Requirement: Output the records exactly as they appear, with no pictures included.

Exercise data:
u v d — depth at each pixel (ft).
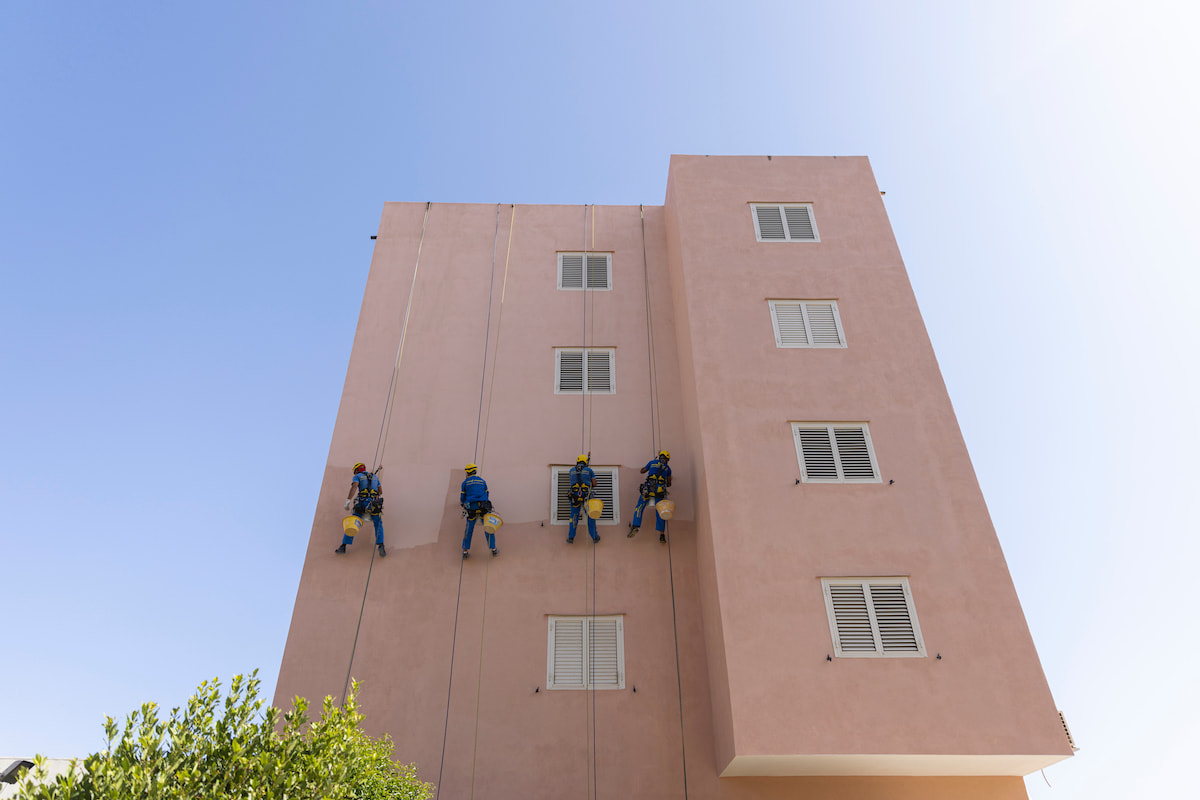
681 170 50.08
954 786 32.94
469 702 35.55
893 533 35.35
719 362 41.01
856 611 33.35
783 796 33.32
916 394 39.91
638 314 49.32
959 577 34.14
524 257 51.57
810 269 45.03
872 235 46.75
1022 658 32.01
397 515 40.70
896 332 42.32
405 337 47.19
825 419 38.99
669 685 36.32
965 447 38.04
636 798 33.58
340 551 39.04
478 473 42.34
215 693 18.56
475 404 44.78
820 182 49.52
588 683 36.29
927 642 32.45
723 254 45.65
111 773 15.21
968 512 35.99
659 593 38.81
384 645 36.86
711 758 34.50
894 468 37.37
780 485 36.78
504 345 47.29
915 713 30.76
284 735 18.43
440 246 51.67
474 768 34.04
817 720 30.60
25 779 15.08
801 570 34.32
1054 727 30.42
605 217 54.29
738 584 33.91
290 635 36.83
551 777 33.96
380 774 24.67
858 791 33.12
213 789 16.53
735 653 32.17
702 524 38.11
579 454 43.27
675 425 44.65
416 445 43.06
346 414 43.88
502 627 37.58
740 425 38.70
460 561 39.45
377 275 49.90
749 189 48.98
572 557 39.78
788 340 42.14
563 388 45.93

Written response:
u v d — depth at each pixel (ft).
681 170 50.08
954 786 32.94
469 702 35.55
893 533 35.35
719 362 41.01
856 611 33.35
783 796 33.32
916 394 39.91
638 314 49.32
959 577 34.14
524 257 51.57
810 269 45.03
872 235 46.75
1022 658 32.01
397 515 40.70
896 332 42.32
405 337 47.19
825 419 38.99
669 685 36.32
965 447 38.04
636 798 33.58
340 551 39.04
478 473 42.34
215 693 18.56
475 404 44.78
820 182 49.52
588 683 36.29
927 642 32.45
723 254 45.65
111 773 15.21
968 512 35.99
659 593 38.81
384 645 36.86
711 758 34.50
894 468 37.37
780 485 36.78
504 345 47.29
915 713 30.76
284 735 18.43
440 246 51.67
474 768 34.04
817 720 30.60
25 779 15.08
801 570 34.32
1054 727 30.42
605 217 54.29
738 584 33.91
290 635 36.83
551 777 33.96
380 774 24.67
858 791 33.12
213 789 16.53
735 653 32.17
702 524 38.11
579 454 43.27
675 425 44.65
416 445 43.06
346 414 43.88
502 627 37.58
740 425 38.70
460 561 39.45
377 275 49.90
749 189 48.98
572 557 39.78
788 340 42.14
563 388 45.93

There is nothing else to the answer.